Raven would prefer a more narcissistic captor; the Grounders had been easier to fight after they'd grown angry at the Sky People, while the Mountain Men were scarier with how patient they had been.
"We don't know who we're fighting, and I think it's pretty important we strengthen ourselves before we start trying to pick a battle we're going to lose. I'm tired of losing."
no subject
The thought gets more painful when he imagines the Artifex's voice dictating it.
"If we have to be chimpanzees, we might as well be the opportunistic kind," he agrees, running a hand down his face. It's been a trying day already, and it's not even over yet. When he drops his hand, his expression is set. "Losing's not an option. I might lack this radiation immunity and be from what you consider the past, but we Earthlings have some tricks up our sleeves when push comes to shove."
Fighting words, but then that's what Jess is: a fighter. It's abundantly clear not everyone is; he can see by watching that some are more rattled by these discoveries than others. Still, he can't fault them. For a ragtag group of this size, they're keeping it together as best as circumstances allow.
There haven't been any brawls or out-and-out arguments yet. Could be worse.
no subject
Letting out a sigh, her shoulders hunch, and any rigidness that had been in her posture fades. Raven isn't giving up the fight, but she's learning when to pick her battles. A knife up her sleeve is a card she has to play wisely this time around; trusting someone to use it when it should've been her hand holding the hilt is a lesson she'll take to her grave. She can't trust anyone.
But maybe she can trust Jess. Just a little.

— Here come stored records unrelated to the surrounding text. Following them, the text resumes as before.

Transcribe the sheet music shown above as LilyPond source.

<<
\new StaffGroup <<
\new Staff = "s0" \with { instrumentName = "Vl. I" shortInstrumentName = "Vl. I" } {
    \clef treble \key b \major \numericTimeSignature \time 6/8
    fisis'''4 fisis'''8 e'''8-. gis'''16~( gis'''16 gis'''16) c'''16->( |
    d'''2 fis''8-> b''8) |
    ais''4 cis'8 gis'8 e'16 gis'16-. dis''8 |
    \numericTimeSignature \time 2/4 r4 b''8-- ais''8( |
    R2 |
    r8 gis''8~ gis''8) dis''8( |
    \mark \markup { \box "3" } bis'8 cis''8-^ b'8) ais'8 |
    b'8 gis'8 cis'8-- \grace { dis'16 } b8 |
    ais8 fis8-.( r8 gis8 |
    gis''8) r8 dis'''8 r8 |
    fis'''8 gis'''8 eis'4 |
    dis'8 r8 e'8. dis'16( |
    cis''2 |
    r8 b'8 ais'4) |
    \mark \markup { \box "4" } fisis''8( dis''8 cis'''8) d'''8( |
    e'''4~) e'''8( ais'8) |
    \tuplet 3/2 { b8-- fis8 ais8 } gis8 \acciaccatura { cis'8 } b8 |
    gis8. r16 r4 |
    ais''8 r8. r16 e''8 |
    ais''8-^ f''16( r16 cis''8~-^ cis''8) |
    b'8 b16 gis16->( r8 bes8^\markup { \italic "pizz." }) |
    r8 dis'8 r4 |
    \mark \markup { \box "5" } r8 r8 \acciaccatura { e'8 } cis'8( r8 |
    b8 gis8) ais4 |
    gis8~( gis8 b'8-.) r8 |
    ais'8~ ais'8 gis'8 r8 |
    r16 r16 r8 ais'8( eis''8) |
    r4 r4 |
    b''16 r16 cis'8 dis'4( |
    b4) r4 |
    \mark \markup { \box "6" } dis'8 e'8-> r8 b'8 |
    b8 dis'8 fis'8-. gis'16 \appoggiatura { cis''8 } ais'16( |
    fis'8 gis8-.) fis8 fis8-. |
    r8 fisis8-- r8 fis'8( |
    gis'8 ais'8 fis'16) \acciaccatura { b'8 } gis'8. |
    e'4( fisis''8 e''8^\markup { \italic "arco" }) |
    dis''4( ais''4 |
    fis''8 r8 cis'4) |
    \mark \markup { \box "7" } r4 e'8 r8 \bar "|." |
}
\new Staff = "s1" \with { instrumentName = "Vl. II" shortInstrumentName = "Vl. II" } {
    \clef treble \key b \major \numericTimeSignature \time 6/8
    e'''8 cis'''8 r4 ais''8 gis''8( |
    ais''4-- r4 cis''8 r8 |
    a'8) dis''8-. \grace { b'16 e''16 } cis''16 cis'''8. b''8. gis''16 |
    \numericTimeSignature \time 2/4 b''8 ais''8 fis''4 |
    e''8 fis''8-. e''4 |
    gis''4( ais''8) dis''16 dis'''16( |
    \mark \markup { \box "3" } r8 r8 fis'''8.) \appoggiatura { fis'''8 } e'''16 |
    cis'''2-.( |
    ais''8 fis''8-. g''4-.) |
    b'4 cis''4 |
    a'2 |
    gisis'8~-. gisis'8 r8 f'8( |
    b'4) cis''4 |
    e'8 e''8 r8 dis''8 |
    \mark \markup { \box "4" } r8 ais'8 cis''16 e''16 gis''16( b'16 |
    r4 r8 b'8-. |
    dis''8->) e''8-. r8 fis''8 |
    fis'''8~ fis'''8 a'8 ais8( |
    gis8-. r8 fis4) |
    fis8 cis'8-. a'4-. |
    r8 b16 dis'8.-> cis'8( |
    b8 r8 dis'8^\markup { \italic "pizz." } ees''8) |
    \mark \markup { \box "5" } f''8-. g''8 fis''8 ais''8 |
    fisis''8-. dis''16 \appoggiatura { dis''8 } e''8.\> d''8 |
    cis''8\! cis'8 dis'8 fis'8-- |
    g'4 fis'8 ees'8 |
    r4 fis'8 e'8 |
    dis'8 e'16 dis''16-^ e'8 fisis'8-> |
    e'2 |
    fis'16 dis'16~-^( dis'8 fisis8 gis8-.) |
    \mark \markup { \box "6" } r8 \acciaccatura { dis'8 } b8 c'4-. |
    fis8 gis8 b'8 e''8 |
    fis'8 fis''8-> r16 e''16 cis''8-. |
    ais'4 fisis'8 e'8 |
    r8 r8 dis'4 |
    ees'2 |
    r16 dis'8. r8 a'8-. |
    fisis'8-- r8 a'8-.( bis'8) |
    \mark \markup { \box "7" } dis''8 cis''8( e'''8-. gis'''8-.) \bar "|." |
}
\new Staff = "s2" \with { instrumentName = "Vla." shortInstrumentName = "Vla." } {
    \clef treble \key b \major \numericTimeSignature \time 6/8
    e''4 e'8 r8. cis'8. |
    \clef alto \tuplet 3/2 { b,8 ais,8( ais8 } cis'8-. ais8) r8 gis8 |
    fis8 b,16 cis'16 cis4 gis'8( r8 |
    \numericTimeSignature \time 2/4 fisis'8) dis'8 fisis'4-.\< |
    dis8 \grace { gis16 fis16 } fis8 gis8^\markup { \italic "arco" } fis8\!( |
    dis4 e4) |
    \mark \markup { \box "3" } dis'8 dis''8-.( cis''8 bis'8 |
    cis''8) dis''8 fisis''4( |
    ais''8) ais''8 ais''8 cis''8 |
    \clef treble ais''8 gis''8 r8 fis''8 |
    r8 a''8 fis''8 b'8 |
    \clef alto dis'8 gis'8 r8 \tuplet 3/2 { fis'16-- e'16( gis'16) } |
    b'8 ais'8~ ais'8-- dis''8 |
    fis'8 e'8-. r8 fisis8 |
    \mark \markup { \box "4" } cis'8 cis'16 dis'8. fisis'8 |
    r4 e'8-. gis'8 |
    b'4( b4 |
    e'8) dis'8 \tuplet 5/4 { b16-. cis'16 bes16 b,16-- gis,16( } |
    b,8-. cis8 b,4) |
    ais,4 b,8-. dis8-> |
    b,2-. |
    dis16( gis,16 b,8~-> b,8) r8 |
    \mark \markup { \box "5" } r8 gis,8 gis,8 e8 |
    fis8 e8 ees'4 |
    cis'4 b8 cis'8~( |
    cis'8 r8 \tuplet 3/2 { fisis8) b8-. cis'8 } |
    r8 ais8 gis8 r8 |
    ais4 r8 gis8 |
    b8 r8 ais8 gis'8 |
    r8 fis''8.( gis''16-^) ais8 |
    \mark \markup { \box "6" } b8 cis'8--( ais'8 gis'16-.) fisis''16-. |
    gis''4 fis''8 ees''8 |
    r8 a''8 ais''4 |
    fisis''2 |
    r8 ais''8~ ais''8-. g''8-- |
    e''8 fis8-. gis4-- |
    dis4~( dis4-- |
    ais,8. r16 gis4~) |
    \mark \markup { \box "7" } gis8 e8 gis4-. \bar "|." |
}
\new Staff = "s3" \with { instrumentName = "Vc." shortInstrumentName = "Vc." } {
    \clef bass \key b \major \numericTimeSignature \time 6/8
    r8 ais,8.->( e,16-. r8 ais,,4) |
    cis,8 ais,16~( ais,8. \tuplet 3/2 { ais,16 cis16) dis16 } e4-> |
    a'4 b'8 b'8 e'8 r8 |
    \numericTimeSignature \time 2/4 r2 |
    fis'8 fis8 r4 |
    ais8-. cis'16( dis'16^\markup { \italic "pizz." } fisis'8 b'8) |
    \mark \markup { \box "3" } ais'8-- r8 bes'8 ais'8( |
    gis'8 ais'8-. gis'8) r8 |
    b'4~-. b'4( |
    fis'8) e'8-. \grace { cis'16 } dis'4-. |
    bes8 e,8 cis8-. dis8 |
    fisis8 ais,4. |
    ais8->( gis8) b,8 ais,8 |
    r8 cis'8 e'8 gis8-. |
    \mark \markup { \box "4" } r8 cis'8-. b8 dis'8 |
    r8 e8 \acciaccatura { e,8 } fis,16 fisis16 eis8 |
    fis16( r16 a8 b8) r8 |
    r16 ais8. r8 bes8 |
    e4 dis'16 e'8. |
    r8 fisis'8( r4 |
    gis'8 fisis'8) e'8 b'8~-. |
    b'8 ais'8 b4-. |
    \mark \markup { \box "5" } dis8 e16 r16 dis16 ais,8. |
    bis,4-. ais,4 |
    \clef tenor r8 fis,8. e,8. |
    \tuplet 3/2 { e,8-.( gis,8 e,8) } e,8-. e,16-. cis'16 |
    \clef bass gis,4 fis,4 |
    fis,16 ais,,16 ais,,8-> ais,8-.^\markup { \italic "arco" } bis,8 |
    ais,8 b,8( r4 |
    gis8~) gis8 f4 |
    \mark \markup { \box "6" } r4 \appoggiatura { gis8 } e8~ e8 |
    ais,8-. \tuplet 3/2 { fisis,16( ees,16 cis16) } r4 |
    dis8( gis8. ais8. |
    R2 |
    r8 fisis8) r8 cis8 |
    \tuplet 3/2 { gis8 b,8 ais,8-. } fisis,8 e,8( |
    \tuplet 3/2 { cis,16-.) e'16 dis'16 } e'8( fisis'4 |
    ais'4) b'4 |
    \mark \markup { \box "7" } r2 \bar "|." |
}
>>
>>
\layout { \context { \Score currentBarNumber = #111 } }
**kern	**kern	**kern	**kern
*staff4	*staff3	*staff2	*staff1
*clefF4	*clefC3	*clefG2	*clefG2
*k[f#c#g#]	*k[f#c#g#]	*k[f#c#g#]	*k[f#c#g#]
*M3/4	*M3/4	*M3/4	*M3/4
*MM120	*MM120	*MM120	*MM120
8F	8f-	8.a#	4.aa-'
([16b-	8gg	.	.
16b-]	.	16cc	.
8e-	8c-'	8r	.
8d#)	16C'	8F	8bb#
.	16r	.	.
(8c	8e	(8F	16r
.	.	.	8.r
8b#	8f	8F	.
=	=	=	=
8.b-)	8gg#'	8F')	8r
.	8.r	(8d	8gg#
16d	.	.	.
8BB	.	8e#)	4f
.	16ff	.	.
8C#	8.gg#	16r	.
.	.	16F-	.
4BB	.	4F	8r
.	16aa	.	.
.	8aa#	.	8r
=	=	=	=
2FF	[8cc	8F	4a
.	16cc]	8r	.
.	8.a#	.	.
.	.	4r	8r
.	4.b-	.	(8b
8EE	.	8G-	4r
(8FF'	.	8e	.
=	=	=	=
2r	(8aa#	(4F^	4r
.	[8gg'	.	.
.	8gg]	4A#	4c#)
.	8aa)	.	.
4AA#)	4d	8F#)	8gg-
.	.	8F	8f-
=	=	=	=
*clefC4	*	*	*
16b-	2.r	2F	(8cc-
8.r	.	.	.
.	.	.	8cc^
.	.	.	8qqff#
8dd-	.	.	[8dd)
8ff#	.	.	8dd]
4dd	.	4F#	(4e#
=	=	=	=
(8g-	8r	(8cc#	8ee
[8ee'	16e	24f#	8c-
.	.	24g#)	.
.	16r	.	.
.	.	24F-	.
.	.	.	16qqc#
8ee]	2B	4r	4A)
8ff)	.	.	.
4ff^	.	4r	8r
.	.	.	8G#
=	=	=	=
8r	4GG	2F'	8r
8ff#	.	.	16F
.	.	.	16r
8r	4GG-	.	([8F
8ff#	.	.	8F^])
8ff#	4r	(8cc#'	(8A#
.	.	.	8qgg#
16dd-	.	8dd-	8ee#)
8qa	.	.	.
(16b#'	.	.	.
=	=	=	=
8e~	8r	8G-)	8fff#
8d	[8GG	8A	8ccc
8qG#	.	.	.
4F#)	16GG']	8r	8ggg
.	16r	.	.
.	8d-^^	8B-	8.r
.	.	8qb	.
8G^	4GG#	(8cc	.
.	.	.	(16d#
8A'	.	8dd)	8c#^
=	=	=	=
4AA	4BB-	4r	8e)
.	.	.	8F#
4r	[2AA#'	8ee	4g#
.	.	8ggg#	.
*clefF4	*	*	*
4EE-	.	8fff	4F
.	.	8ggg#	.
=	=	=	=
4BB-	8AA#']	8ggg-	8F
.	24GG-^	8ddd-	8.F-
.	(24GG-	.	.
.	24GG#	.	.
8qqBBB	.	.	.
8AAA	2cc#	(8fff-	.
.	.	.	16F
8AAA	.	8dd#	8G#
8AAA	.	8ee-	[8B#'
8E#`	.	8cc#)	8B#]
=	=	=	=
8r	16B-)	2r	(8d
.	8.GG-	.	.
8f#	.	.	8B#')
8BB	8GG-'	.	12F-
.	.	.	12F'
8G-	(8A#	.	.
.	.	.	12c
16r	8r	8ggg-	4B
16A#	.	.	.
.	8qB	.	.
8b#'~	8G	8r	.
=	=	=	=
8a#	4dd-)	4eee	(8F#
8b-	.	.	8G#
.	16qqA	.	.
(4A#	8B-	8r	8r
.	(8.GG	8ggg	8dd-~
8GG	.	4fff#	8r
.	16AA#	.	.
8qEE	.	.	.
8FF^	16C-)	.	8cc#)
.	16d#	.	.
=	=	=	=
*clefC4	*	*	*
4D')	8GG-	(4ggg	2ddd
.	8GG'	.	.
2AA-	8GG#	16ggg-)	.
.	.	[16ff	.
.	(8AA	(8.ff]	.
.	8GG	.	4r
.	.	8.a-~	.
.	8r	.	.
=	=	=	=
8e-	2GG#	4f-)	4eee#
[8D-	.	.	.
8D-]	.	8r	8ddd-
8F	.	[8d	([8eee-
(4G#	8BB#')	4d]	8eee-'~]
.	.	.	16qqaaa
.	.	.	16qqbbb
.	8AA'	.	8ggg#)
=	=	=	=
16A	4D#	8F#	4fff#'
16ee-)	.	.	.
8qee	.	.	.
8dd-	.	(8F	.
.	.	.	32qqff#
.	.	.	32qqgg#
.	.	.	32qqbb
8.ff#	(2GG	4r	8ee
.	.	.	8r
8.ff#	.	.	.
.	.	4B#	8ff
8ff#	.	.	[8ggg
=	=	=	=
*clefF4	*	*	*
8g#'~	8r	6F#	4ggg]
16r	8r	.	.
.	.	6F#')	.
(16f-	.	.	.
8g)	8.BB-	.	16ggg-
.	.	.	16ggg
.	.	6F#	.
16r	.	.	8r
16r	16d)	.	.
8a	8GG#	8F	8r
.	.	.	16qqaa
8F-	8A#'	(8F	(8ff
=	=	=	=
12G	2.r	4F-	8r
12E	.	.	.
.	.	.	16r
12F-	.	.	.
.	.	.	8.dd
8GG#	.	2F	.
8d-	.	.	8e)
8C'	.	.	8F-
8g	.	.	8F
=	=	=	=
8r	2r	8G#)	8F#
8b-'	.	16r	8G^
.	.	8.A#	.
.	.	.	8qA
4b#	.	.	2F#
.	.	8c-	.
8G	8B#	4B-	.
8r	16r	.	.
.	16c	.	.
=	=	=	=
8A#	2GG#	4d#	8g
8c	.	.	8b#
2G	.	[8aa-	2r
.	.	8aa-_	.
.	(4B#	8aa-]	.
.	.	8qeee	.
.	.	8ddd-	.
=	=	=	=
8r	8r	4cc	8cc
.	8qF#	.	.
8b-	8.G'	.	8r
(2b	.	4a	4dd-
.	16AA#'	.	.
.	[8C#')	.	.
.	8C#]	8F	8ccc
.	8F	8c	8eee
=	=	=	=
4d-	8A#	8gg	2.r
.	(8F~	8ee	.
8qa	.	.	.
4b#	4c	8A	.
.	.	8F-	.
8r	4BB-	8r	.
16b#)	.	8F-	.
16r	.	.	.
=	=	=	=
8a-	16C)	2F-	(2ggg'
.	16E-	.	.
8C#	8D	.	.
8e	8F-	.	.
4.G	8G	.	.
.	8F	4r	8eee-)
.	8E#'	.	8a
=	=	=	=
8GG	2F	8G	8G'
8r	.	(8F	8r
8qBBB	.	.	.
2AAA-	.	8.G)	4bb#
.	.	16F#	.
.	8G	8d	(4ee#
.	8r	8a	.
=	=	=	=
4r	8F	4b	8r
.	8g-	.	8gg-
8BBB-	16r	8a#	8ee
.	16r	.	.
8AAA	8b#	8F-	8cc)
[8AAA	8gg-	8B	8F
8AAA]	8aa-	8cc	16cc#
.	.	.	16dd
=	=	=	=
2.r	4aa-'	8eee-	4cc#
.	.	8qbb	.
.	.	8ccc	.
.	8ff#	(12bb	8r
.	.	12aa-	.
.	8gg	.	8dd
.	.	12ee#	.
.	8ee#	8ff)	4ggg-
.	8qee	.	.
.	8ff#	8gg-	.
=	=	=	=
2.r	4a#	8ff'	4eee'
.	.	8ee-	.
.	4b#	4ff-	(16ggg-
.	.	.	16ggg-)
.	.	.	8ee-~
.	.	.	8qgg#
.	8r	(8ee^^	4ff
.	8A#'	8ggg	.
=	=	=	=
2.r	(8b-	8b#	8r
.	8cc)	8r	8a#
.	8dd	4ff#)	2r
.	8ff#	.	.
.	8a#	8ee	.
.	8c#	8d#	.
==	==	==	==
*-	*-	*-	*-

"All this talking in circles has made me hungry." It isn't like there's plenty of food to pick from, but Raven's over it. The arguments. The snide comments. The lack of answers. It makes a girl grow a little hungry for something, and her hands wish to piece together the gaps their conversation has only just amplified.
She tilts her head to the side. "I'm going to see if they've dumped any food outside for us."
no subject
The only thing that might provide some answers is visiting the ruins for themselves, but that'll have to wait until tomorrow. It's too late in the day for it now.
"All right," he says in response, coming out from behind the table to see her to the door. "I'll let you know if anything interesting comes out of this. Save me some dandelions, will you?"
no subject
With her lips curved upward, she quips, "Get your own dandelions, Brightwell."
Giving him a quick slap on the upper arm, Raven's out the door in search of what she doubts she'll discover — and some dandelions.